The Productivity Commission’s recent and frequently quoted report, finding that the distribution of income hasn’t become more unequal, refers to recent years, not the past 40. And the report averages away the uncomfortable truth that the incomes of chief executives and other members of the top 1 per cent have increased many times faster than for the rest of us.
Sometimes what’s happened since the mid-1980s reminds me of the old advertisement: are you smoking more, but enjoying it less?
Our real incomes have grown considerably over the years – even for people at the bottom – and economic reform can take a fair bit of the credit. It can take most of the credit for the remarkable truth that, unlike all the other rich countries, we’ve gone for 27 years without our least fortunate experiencing the great economic and social pain of recession and mass job loss.
But though most of us are earning and spending more than ever, there’s evidence we’re enjoying it less. Our higher material living standards have come at the cost of increasing social and health problems.
Is that so hard to believe when the key driver of our higher incomes is more intense competition between us?
Economists generally take little interest in social and health problems, regarding them as outside their field. But though problems such as loneliness, stress, anxiety, depression and obesity were with us long before the arrival of neoliberalism, they seem to have got worse since the mid-1980s.
Last year, Dr Michelle Lim, a clinical psychologist at Swinburne University, and her colleagues produced the Australian Loneliness Report, which found that more than one in four Australians feels lonely three or more days a week.
It’s most common among those who are single, separated or divorced. Compared to other Australians, the lonely report higher social anxiety and depression, poorer psychological health and quality of life, and fewer meaningful relationships and social interactions.
Turning to increased stress, it’s an inevitable consequence of living in bigger, faster cities and working in more competitive workplaces. Our bodies respond to stressful events with a surge of adrenaline, which increases our reaction speed and helps ensure our survival.
Trouble is, our bodies aren’t designed to cope with repeated stressful events and adrenaline rushes. Our readiness for fight or flight doesn’t decline, and we remain permanently aroused, which damages our health, making us more at risk of a heart attack or getting sick in other ways.

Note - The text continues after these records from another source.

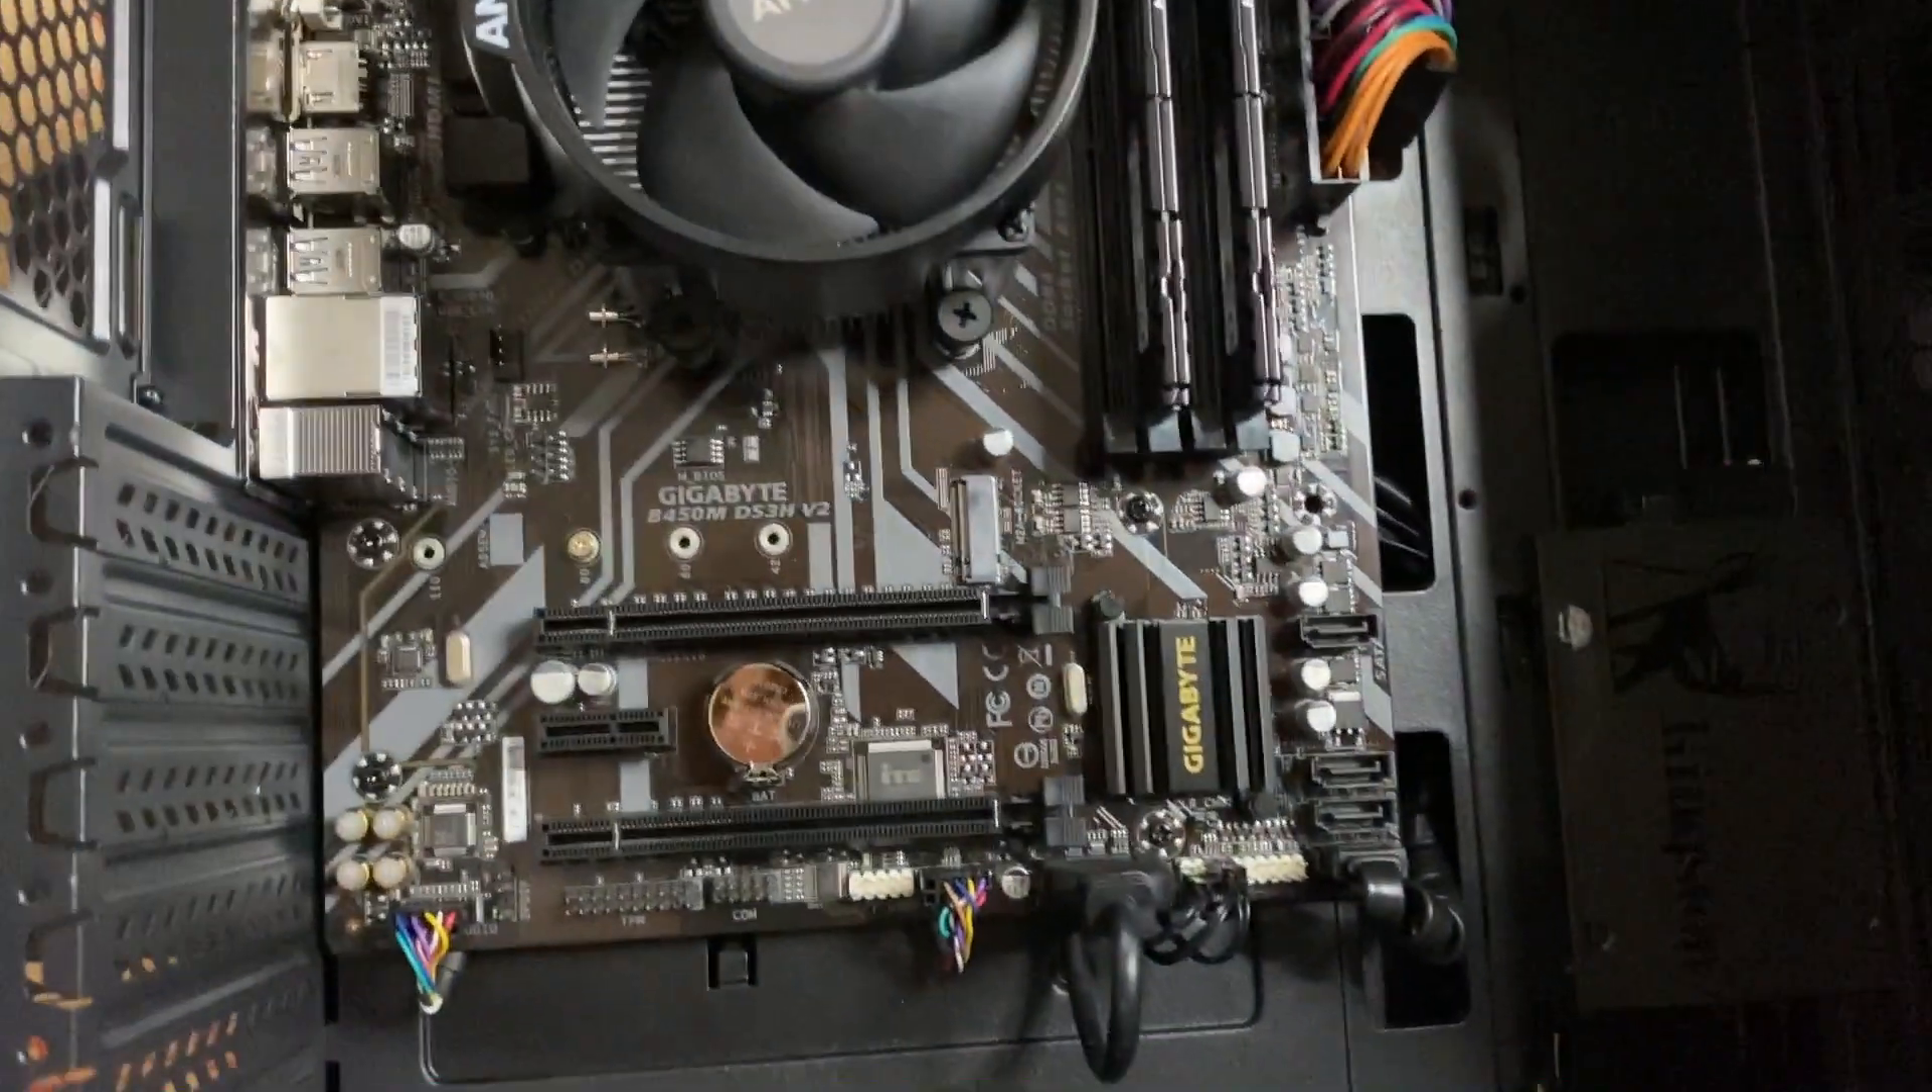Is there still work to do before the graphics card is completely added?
Yes.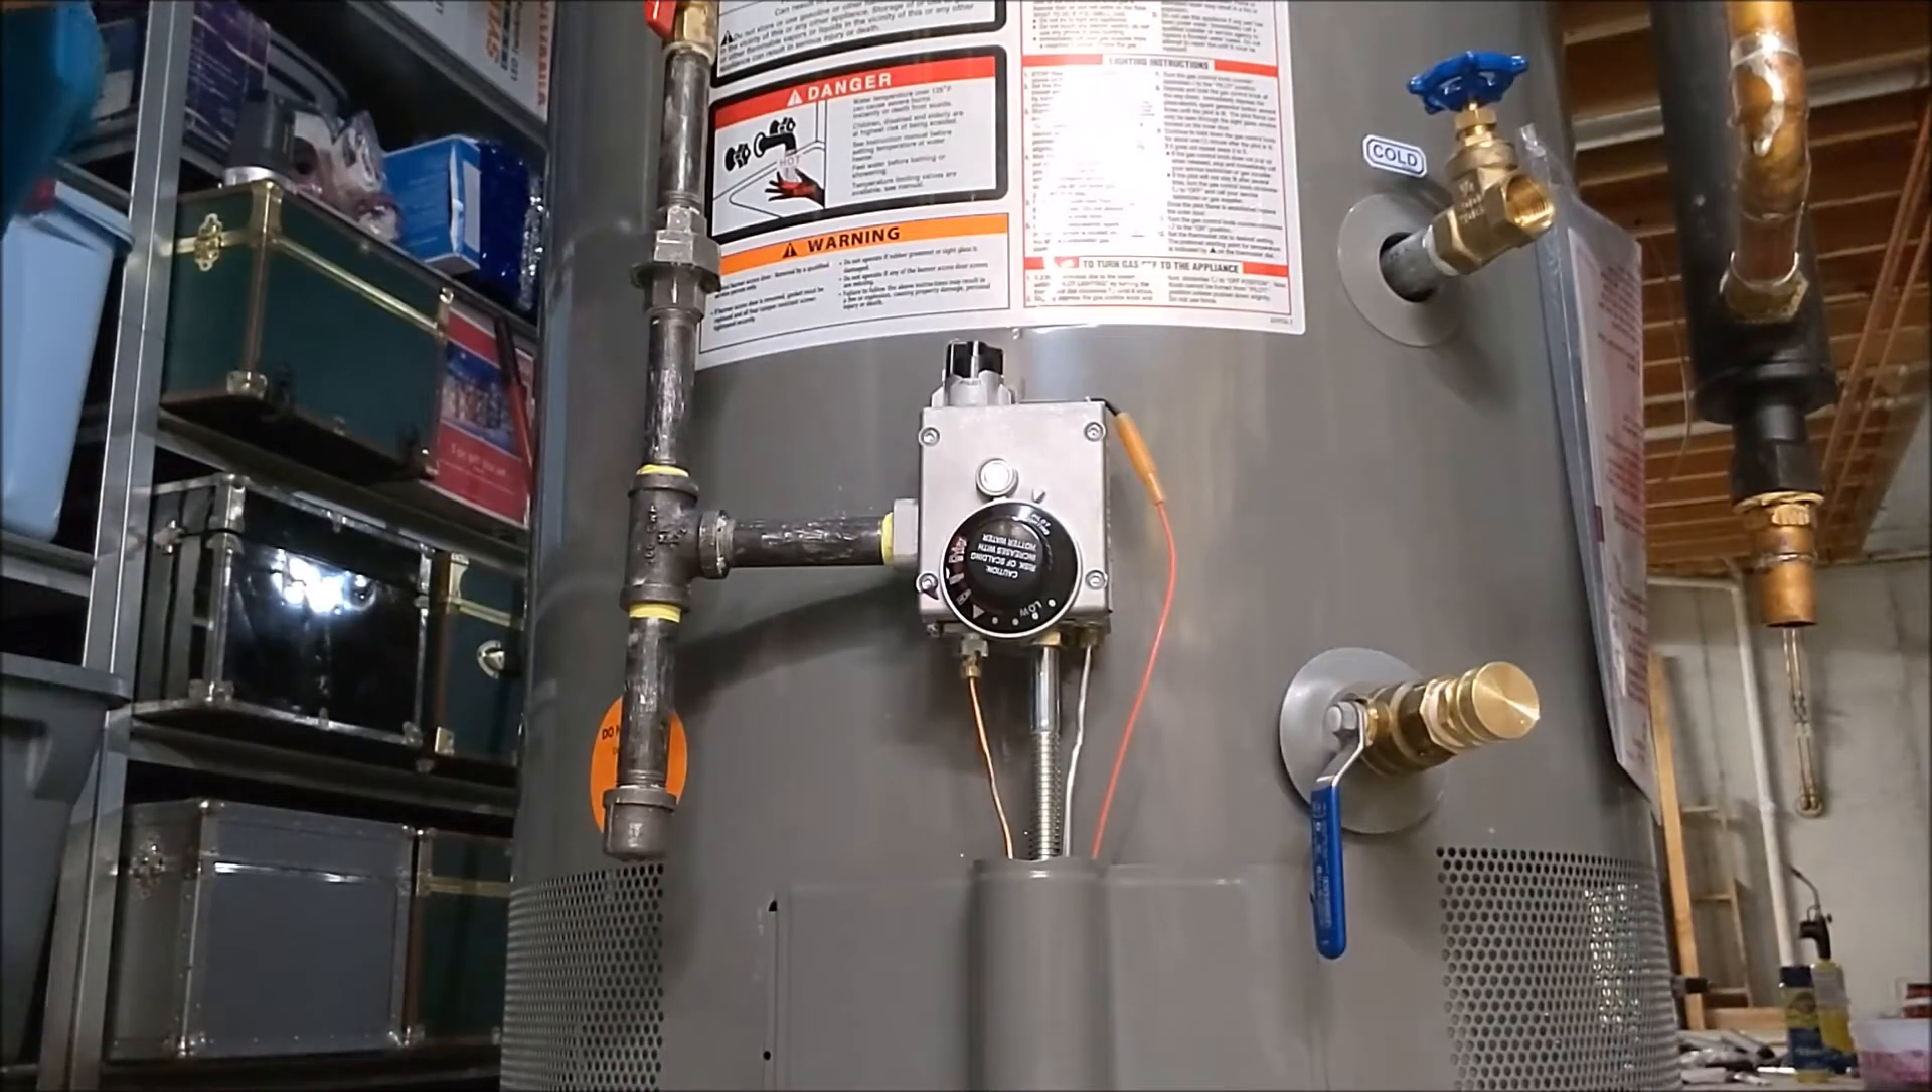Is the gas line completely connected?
Yes.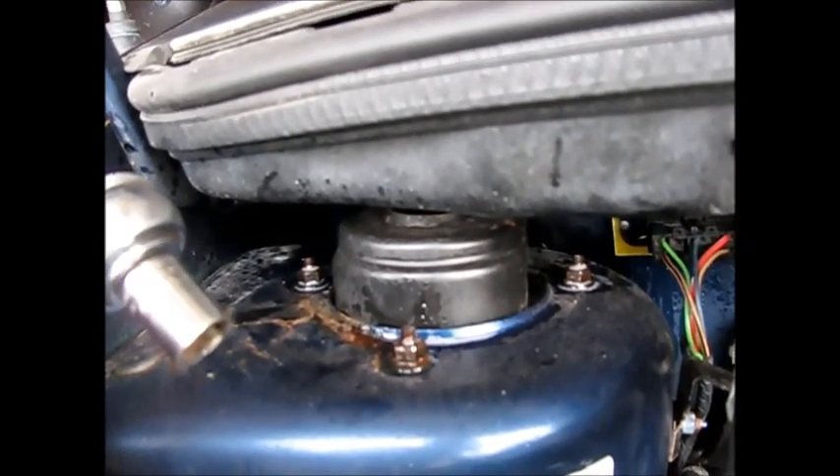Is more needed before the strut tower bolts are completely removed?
Yes.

If more "jobs and growth" and the higher incomes they bring are intended to make us happier, maybe governments would do better by us if they switched their objective from increasing happiness to reducing unhappiness.
For instance, if the banks are now being criticised on all sides for putting profits before people, why are governments – facing an epidemic of obesity and diabetes - so respectful of the food and beverage industry’s right to continue fatten its profits by fattening us and our kids?